[Page images and extracted text]
= = = = =

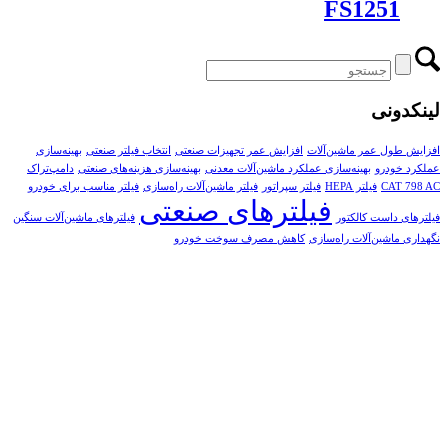
FS1251
لینکدونی
افزایش طول عمر ماشین‌آلات
افزایش عمر تجهیزات صنعتی
انتخاب فیلتر صنعتی
بهینه‌سازی
عملکرد خودرو
بهینه‌سازی عملکرد ماشین‌آلات معدنی
بهینه‌سازی هزینه‌های صنعتی
دامپ‌تراک
CAT 798 AC
فیلتر HEPA
فیلتر سپراتور
فیلتر ماشین‌آلات راه‌سازی
فیلتر مناسب برای خودرو
فیلترهای صنعتی
فیلترهای داست کالکتور
فیلترهای ماشین‌آلات سنگین
نگهداری ماشین‌آلات راه‌سازی
کاهش مصرف سوخت خودرو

= = = = =

(Exercise requirements): Go through the entries and report every line with the string "بهینه".

(Expected output):
بهینه‌سازی
بهینه‌سازی عملکرد ماشین‌آلات معدنی
بهینه‌سازی هزینه‌های صنعتی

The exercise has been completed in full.